Future versions of Apple's Siri may interpret your emotions
Future versions of Apple's Siri may go beyond voice recognition to enhance accuracy, taping into FaceTime cameras in the company's devices to simultaneously analyze facial reactions and emotions as users engages in dialog with the voice assistant.
Apple is developing a way to help interpret a user's requests by adding facial analysis to a future version of Siri or other system. The aim is to cut down the number of times a spoken request is misinterpreted, and to do so by attempting to analyse emotions.
"Intelligent software agents can perform actions on behalf of a user," says Apple in US Patent Number 20190348037. "Actions can be performed in response to a natural-language user input, such as a sentence spoken by the user. In some circumstances, an action taken by an intelligent software agent may not match the action that the user intended."
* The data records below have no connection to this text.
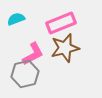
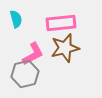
cyan semicircle: rotated 96 degrees clockwise
pink rectangle: rotated 16 degrees clockwise
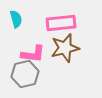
pink L-shape: rotated 35 degrees clockwise
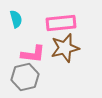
gray hexagon: moved 3 px down
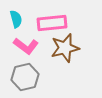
pink rectangle: moved 9 px left
pink L-shape: moved 7 px left, 8 px up; rotated 30 degrees clockwise
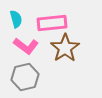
brown star: rotated 20 degrees counterclockwise
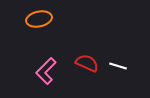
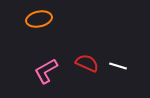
pink L-shape: rotated 16 degrees clockwise
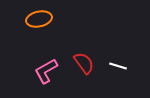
red semicircle: moved 3 px left; rotated 30 degrees clockwise
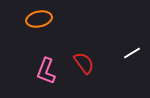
white line: moved 14 px right, 13 px up; rotated 48 degrees counterclockwise
pink L-shape: rotated 40 degrees counterclockwise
"As an example," it continues, "the face image in the video input... may be analysed to determine whether particular muscles or muscle groups are activated by identifying shapes or motions."
Part of the system entails using facial recognition to identify the user and so provide customized actions such as retrieving that person's email or playing their personal music playlists.
It is also intended, however, to read the emotional state of a user.
"[The] user reaction information is expressed as one or more metrics such as a probability that the user reaction corresponds to a certain state such as positive or negative," continues the patent, "or a degree to which the user is expressing the reaction."
This could help in a situation where the spoken command can be interpreted in different ways. In that case, Siri might calculate the most likely meaning and act on it, then use facial recognition to see whether the user is pleased or annoyed.
The system works by "obtaining, by a microphone, an audio input, and obtaining, by a camera, one or more images." Apple notes that expressions can have different meanings, but its method classifies the range of possible meanings according to the Facial Action Coding System (FACS).
This is a standard for facial taxonomy, first created in the 1970s, which categorizes every possible facial expression into an extensive reference catalog.
Using FACS, Apple's system assigns scores to determine the likelihood of which is the correct interpretation and then can have Siri react or respond accordingly.
Of the seven inventors credited on Apple's filing, only one has had a previous patent. Jerremy Holland is also listed as sole inventor on a 2014 Apple patent to do with syncing video playback on a media device. However, inventor Nicholas E. Apostoloff is cited in numerous other patents for his work on analysing and manipulating video using machine learning techniques.